Science visualizations often include crowded graphs and definition heavy videos but at UT, presenting research can be art.
Exploring the Arctic Ocean is a collection of eight projects currently on display in the Visual Arts Center and includes time lapses, a spinning map, a giant copper man and 3D printed sea ice. The exhibit raises questions on the changing arctic environment and explores how politics, activism, scientific research and cultural endurance all come into play when viewing the globe from above.
The exhibit addresses polar amplification, a phenomenon where the poles, specifically the Arctic, experience the effects of global warming far more dramatically than the rest of the world, according to Patrick Heimbach, co-principal investigator of a featured project.
The exhibition’s curator Ulrike Heine said that the projects, although separate, are meant to relate to each other.
“I feel they (the projects) are really pieces in a big puzzle, (that) hopefully engage with each other and create an interesting dialogue,” Heine said.
The exhibit centers around “Arctic Atlantification,” a research project displayed as a data visualization with two videos: one a trance-inducing artistic video and the other an explanatory video.
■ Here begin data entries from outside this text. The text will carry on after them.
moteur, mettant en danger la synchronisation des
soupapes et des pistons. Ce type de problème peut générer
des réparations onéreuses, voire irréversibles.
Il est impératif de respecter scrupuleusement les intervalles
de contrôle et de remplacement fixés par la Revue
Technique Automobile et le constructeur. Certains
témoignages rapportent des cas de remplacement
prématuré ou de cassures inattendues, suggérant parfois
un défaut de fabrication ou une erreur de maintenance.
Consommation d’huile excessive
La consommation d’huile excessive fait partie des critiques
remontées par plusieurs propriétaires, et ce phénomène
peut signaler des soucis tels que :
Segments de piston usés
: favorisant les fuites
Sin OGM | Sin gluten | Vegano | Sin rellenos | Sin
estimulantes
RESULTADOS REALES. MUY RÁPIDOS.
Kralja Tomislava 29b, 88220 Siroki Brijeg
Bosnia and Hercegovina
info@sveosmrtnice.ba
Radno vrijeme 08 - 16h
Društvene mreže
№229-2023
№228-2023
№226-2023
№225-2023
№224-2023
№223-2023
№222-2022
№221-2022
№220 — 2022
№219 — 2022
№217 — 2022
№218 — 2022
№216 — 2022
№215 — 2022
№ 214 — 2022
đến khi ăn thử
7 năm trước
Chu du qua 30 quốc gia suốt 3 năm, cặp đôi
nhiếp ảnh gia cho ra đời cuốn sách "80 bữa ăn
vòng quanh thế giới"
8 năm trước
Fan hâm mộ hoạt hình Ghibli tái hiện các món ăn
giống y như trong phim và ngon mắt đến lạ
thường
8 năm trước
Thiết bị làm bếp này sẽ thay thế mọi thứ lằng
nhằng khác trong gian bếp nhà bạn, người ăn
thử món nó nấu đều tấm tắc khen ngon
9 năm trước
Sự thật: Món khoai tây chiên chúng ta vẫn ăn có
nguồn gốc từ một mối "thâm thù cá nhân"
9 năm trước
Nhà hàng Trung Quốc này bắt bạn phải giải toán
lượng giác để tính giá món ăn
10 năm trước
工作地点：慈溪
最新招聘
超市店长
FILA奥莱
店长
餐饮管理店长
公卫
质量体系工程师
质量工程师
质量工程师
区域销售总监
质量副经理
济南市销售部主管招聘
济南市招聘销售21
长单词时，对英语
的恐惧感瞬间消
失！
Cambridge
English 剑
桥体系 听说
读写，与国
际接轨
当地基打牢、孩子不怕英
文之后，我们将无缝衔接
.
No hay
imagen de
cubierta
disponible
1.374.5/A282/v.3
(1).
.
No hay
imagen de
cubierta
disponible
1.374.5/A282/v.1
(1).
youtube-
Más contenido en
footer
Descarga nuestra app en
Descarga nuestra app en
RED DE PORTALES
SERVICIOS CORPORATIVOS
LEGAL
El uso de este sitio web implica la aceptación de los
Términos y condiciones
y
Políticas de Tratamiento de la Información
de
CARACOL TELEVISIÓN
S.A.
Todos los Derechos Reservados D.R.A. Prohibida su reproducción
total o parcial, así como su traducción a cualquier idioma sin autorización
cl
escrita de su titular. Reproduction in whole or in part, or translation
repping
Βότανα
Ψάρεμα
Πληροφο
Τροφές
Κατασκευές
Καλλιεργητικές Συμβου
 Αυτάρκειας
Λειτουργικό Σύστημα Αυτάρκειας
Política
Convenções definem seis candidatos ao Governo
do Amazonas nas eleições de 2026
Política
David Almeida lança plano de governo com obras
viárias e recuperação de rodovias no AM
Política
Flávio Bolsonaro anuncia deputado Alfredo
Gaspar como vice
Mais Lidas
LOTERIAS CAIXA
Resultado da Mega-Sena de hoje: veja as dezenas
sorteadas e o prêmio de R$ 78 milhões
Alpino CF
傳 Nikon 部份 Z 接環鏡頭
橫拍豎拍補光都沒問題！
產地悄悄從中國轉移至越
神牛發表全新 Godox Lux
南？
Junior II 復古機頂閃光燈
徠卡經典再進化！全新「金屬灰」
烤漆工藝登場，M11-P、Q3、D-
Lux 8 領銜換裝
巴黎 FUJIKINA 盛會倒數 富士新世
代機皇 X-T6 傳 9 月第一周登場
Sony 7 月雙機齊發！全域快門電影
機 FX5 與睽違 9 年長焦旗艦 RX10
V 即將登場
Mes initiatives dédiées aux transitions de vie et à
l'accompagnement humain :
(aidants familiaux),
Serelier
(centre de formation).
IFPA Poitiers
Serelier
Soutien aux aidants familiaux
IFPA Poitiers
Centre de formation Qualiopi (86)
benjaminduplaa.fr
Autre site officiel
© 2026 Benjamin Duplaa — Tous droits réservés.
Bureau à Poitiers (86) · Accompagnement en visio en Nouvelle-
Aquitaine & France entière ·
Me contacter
The explanatory video synthesizes data on surface temperature, salinity and current speed to track warm water’s movement from the Atlantic Ocean into the Arctic, or “Arctic Atlantification.” This project will serve as a baseline understanding for further research on Arctic warming, according to principal investigator An Nguyen.
Nguyen said the project aims to understand how an increase in heat flux affects the Arctic. She added that the explanatory video represents the transparency of the project.
“We want to make it clear to you: This is how we arrived at what you see on the wall and we don’t fudge things, we don’t make (anything) up along the way,” Nguyen said.
Heimbach added that it does not matter if viewers do not understand the exact science outlined in the explanatory video as long as they understand that the science is thorough.
Heine offers an alternative view.
“The explanatory piece also reflects our classes communicating about the science and trying to educate each other,” Heine said.
Lize Mogel, whose featured project, Area of Detail, analyzes the politics of Arctic land rights, said an exhibit that communicates research in different ways is important in making complex topics accessible.
“The Arctic is a complex place and it needs interpretation in all sorts of ways,” Mogel said.
Olaf Otto Becker, whose photo series Broken Line is sampled in the exhibit, said that a lack of a common understanding is a barrier to solving global climate change.
“We still don’t speak the same language,” Becker said. “There are different cultures, different political systems, other different problems. We have to sit around the same table, all countries, to discuss how we can manage it.”
The exhibit immortalizes this reciprocal communication between fields and a merging of scientific and artistic languages.
“Communities (speak) different languages, and you don’t talk to each other because one uses a certain set of jargons the other uses their own jargons … but what we want to do right now is see if we can reach across the line and do that,” Nguyen said.
The exhibit is open to the public at the Visual Arts Center on campus Tuesdays through Fridays from 10 a.m. to 5 p.m. and Saturdays from noon to 5 p.m. Numerous public events accompany and complement the exhibit, including an upcoming panel of artists and scientists on Thursday, Oct. 11 at 5:30 p.m. in the Art Building and Museum building.